### What to do
Please transcribe every entry below exactly as written.
------ Task data ------
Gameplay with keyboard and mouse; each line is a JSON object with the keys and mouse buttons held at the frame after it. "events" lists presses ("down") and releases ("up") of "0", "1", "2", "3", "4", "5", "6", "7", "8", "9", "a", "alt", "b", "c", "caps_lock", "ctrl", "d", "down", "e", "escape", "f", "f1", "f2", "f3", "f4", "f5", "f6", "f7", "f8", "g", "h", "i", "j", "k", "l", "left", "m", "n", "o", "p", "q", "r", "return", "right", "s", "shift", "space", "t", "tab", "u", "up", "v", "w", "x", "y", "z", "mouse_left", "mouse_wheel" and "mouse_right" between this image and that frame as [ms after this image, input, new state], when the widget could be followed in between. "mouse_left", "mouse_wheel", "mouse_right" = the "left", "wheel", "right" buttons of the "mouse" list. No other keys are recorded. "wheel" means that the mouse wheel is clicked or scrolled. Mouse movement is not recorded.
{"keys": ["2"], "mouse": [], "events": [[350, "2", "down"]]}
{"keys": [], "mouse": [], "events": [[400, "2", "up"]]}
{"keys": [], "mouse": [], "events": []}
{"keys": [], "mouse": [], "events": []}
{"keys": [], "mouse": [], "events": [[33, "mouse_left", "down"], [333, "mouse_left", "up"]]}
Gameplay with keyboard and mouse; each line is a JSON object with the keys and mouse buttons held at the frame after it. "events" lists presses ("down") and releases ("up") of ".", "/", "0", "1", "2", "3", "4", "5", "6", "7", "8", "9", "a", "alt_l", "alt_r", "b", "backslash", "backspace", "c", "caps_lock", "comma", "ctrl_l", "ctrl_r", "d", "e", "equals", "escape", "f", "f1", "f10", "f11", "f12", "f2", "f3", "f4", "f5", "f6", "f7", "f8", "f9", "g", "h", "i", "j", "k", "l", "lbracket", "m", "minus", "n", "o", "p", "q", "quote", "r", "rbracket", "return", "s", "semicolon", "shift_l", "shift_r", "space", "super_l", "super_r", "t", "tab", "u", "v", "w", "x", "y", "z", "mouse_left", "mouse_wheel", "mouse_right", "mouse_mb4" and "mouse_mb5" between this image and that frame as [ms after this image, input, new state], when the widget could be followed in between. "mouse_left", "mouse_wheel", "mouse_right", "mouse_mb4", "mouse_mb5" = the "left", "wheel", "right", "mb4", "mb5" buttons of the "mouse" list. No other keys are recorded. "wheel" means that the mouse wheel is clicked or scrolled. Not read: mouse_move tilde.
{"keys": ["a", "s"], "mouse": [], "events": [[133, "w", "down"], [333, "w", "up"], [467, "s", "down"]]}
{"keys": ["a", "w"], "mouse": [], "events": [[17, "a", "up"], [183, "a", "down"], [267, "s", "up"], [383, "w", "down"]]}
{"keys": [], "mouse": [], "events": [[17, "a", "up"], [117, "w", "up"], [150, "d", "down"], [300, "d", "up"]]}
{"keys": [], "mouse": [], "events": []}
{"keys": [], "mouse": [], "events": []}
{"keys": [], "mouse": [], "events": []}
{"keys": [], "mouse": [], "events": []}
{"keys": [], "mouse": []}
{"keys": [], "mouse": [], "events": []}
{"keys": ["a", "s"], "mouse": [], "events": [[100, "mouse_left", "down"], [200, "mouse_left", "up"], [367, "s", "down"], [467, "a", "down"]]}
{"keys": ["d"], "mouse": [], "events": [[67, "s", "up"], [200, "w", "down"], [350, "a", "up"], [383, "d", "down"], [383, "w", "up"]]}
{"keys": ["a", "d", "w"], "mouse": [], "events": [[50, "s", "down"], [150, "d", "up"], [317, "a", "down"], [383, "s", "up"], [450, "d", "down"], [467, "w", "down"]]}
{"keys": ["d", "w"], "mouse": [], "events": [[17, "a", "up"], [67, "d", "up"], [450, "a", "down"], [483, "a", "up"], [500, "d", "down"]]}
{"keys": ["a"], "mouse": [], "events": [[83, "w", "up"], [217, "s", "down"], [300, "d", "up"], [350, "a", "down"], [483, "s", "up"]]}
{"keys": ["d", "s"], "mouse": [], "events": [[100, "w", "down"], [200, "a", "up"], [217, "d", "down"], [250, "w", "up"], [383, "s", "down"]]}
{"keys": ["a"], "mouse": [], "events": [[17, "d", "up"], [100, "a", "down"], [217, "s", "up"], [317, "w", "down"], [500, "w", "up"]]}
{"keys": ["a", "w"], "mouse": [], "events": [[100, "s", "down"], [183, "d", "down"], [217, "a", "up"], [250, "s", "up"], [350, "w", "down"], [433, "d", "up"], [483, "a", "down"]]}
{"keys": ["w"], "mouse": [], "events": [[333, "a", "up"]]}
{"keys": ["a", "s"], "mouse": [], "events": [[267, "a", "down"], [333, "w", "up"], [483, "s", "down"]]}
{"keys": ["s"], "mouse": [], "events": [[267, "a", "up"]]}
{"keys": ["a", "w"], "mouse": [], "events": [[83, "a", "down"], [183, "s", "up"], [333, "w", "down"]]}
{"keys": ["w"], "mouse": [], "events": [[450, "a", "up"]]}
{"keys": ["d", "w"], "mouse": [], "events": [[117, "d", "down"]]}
------
### Output for this task
Gameplay with keyboard and mouse; each line is a JSON object with the keys and mouse buttons held at the frame after it. "events" lists presses ("down") and releases ("up") of "0", "1", "2", "3", "4", "5", "6", "7", "8", "9", "a", "alt", "b", "c", "caps_lock", "ctrl", "d", "down", "e", "escape", "f", "f1", "f2", "f3", "f4", "f5", "f6", "f7", "f8", "g", "h", "i", "j", "k", "l", "left", "m", "n", "o", "p", "q", "r", "return", "right", "s", "shift", "space", "t", "tab", "u", "up", "v", "w", "x", "y", "z", "mouse_left", "mouse_wheel" and "mouse_right" between this image and that frame as [ms after this image, input, new state], when the widget could be followed in between. "mouse_left", "mouse_wheel", "mouse_right" = the "left", "wheel", "right" buttons of the "mouse" list. No other keys are recorded. "wheel" means that the mouse wheel is clicked or scrolled. Mouse movement is not recorded.
{"keys": ["2"], "mouse": [], "events": [[350, "2", "down"]]}
{"keys": [], "mouse": [], "events": [[400, "2", "up"]]}
{"keys": [], "mouse": [], "events": []}
{"keys": [], "mouse": [], "events": []}
{"keys": [], "mouse": [], "events": [[33, "mouse_left", "down"], [333, "mouse_left", "up"]]}
Gameplay with keyboard and mouse; each line is a JSON object with the keys and mouse buttons held at the frame after it. "events" lists presses ("down") and releases ("up") of ".", "/", "0", "1", "2", "3", "4", "5", "6", "7", "8", "9", "a", "alt_l", "alt_r", "b", "backslash", "backspace", "c", "caps_lock", "comma", "ctrl_l", "ctrl_r", "d", "e", "equals", "escape", "f", "f1", "f10", "f11", "f12", "f2", "f3", "f4", "f5", "f6", "f7", "f8", "f9", "g", "h", "i", "j", "k", "l", "lbracket", "m", "minus", "n", "o", "p", "q", "quote", "r", "rbracket", "return", "s", "semicolon", "shift_l", "shift_r", "space", "super_l", "super_r", "t", "tab", "u", "v", "w", "x", "y", "z", "mouse_left", "mouse_wheel", "mouse_right", "mouse_mb4" and "mouse_mb5" between this image and that frame as [ms after this image, input, new state], when the widget could be followed in between. "mouse_left", "mouse_wheel", "mouse_right", "mouse_mb4", "mouse_mb5" = the "left", "wheel", "right", "mb4", "mb5" buttons of the "mouse" list. No other keys are recorded. "wheel" means that the mouse wheel is clicked or scrolled. Not read: mouse_move tilde.
{"keys": ["a", "s"], "mouse": [], "events": [[133, "w", "down"], [333, "w", "up"], [467, "s", "down"]]}
{"keys": ["a", "w"], "mouse": [], "events": [[17, "a", "up"], [183, "a", "down"], [267, "s", "up"], [383, "w", "down"]]}
{"keys": [], "mouse": [], "events": [[17, "a", "up"], [117, "w", "up"], [150, "d", "down"], [300, "d", "up"]]}
{"keys": [], "mouse": [], "events": []}
{"keys": [], "mouse": [], "events": []}
{"keys": [], "mouse": [], "events": []}
{"keys": [], "mouse": [], "events": []}
{"keys": [], "mouse": []}
{"keys": [], "mouse": [], "events": []}
{"keys": ["a", "s"], "mouse": [], "events": [[100, "mouse_left", "down"], [200, "mouse_left", "up"], [367, "s", "down"], [467, "a", "down"]]}
{"keys": ["d"], "mouse": [], "events": [[67, "s", "up"], [200, "w", "down"], [350, "a", "up"], [383, "d", "down"], [383, "w", "up"]]}
{"keys": ["a", "d", "w"], "mouse": [], "events": [[50, "s", "down"], [150, "d", "up"], [317, "a", "down"], [383, "s", "up"], [450, "d", "down"], [467, "w", "down"]]}
{"keys": ["d", "w"], "mouse": [], "events": [[17, "a", "up"], [67, "d", "up"], [450, "a", "down"], [483, "a", "up"], [500, "d", "down"]]}
{"keys": ["a"], "mouse": [], "events": [[83, "w", "up"], [217, "s", "down"], [300, "d", "up"], [350, "a", "down"], [483, "s", "up"]]}
{"keys": ["d", "s"], "mouse": [], "events": [[100, "w", "down"], [200, "a", "up"], [217, "d", "down"], [250, "w", "up"], [383, "s", "down"]]}
{"keys": ["a"], "mouse": [], "events": [[17, "d", "up"], [100, "a", "down"], [217, "s", "up"], [317, "w", "down"], [500, "w", "up"]]}
{"keys": ["a", "w"], "mouse": [], "events": [[100, "s", "down"], [183, "d", "down"], [217, "a", "up"], [250, "s", "up"], [350, "w", "down"], [433, "d", "up"], [483, "a", "down"]]}
{"keys": ["w"], "mouse": [], "events": [[333, "a", "up"]]}
{"keys": ["a", "s"], "mouse": [], "events": [[267, "a", "down"], [333, "w", "up"], [483, "s", "down"]]}
{"keys": ["s"], "mouse": [], "events": [[267, "a", "up"]]}
{"keys": ["a", "w"], "mouse": [], "events": [[83, "a", "down"], [183, "s", "up"], [333, "w", "down"]]}
{"keys": ["w"], "mouse": [], "events": [[450, "a", "up"]]}
{"keys": ["d", "w"], "mouse": [], "events": [[117, "d", "down"]]}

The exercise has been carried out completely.